Impressions of Fitnesse With .NET for Acceptance Testing

After using FitNesse for the last several months I can say the following:

  • The documentation is quite limited especially when it comes to working with .NET.  Lots of trial an error involved for any novice.
  • How lucky am I to have Mike Stockdale, the principal developer of FitSharp, working on the project to show the team a variety of useful tricks?  I don’t think we would have been successful with FitNesse without him.
  • Technical product owners are able to write and troubleshoot their own tests using the wiki once the right test fixtures are in place.  Very nice.
  • Our tests generate lots of XML that the product owners review from time to time so I decided to add syntax highlighting via google’s prettifier javascript.  FitNesse uses velocity templates so it should have been easy to do.  Although I was able to get syntax highlighting working on the test history page, velocity is not used to generate the live test results so I couldn’t get it working there.  Bummer.  Have to find time to contribute a fix given that the velocity feature is no longer in active development.

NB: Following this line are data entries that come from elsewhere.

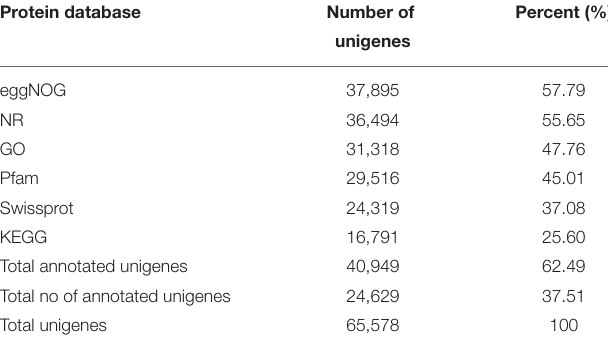
TABLE 2 | Statistics of annotated unigenes from six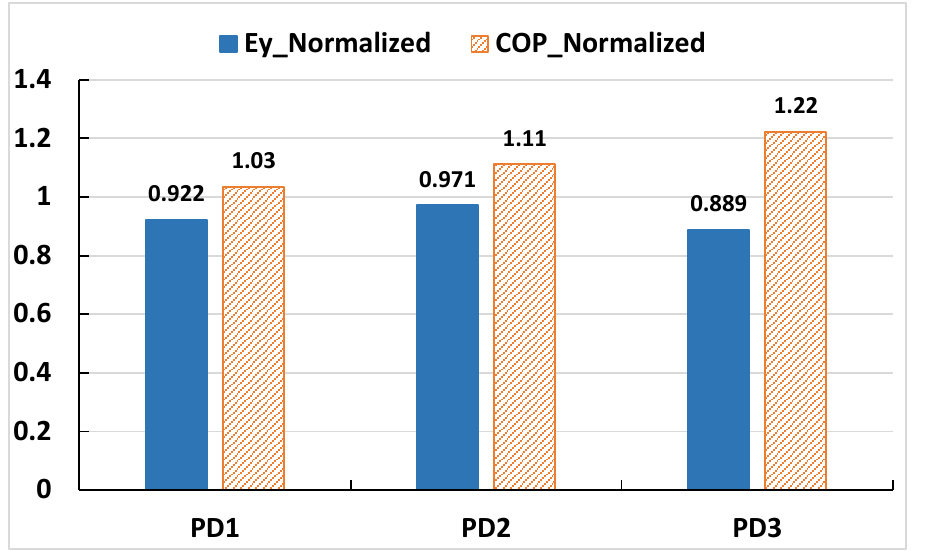
. Figure 15. Values of 〈𝐸̇ 𝑦 〉 𝑡 and COP normalized with respect to values of case B1 (ΔT = 4.27 K) for E y (cid:105) t and COP normalized with respect to values of case B1 ( ∆ T = 4.27 K) for Figure 15. Values of (cid:104) various length combinations. various length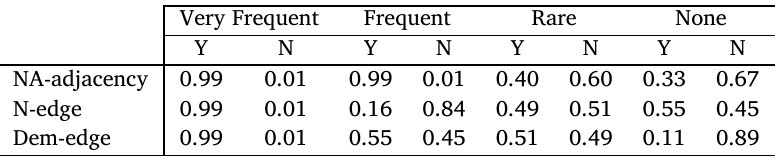
Percent precision, recall and F measure by frequency class of token-based Naive Bayes classifier for Cysouw’s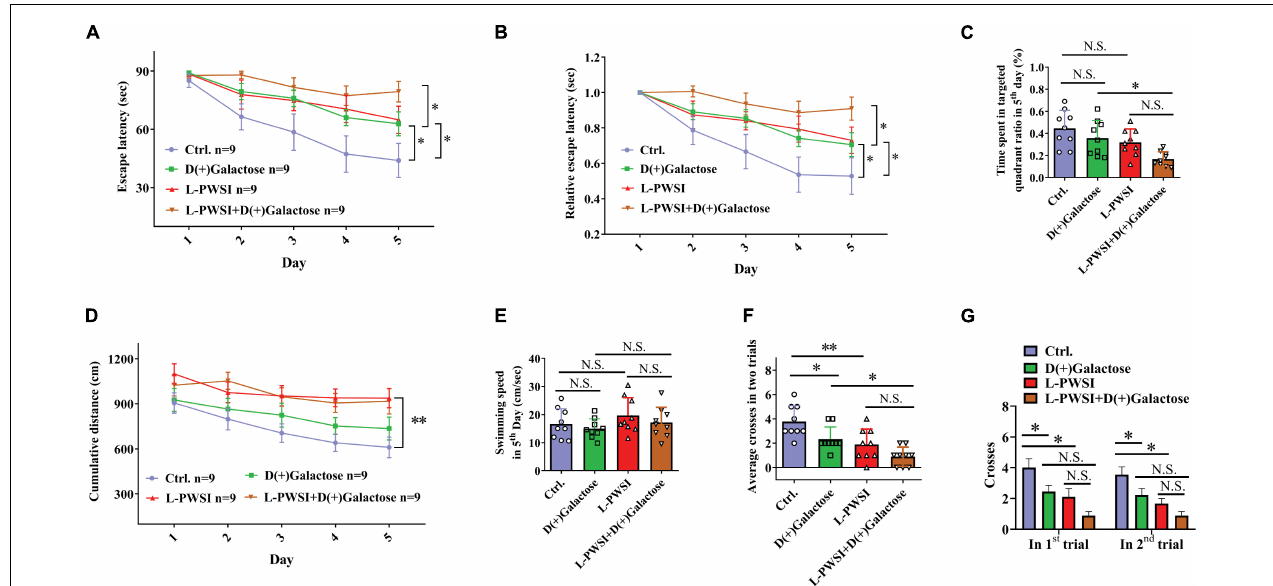
FIGURE 2 | Spatial learning behavior is worsened in the long-term post-weaned social isolation (L-PWSI) and D(+)Galactose-treated mice in the Morris water maze (MWM). (A,B) The escape latencies and relative escape latencies were calculated for the various treatment and control groups of mice. The escape latencies of the four groups of mice on the first day were normalized to 1.0. The relative escape latencies on the subsequent days were calculated relative to those on the first day. (C) The total time spent in the targeted quadrant on the fifth day of the trial. (D) The cumulative distance (to the platform) during the training session (acquisition session). (E) The swimming speed of mice on the fifth day of the trial. (F) The average number of times that the four groups of mice swam across the target sites after retrieval of the platform (two trails). (G) The number of crossing the target sites in each trail after retrieval of the platform. Data are presented as the mean ± SEM. from 9 mice in each group. ∗ represents p < 0.05; ∗∗ represents p < 0.01; N.S., represents no significance.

  • Integrating FitNesse with TeamCity is easy as long as you don’t care about integrating the test counts.  Wrote a little MSBuild step that takes care of this.  Note to self: document and release as open source to help others.
  • Integrating FitNesse with TeamCity’s built-in code coverage has proved impossible thanks to the tests running under Java.  Oh well.
  • Database setup and FitNesse add substantial overhead to the acceptance test suite so it take several minutes to run.  Our extensive unit test suite remains fast partially because integration/acceptance tests run under FitNesse so this is not a big deal.
  • I have looked at alternatives like SpecFlow but remain convinced that FitNesse is about the only automated acceptance testing tool that is approachable for non-programmers.  For example, although  most product owners can write Gherkin specs for SpecFlow,  I don’t think they could easily run and troubleshoot tests like they can with FitNesse.  Therefore, I will continue to use FitNesse for acceptance testing on future projects.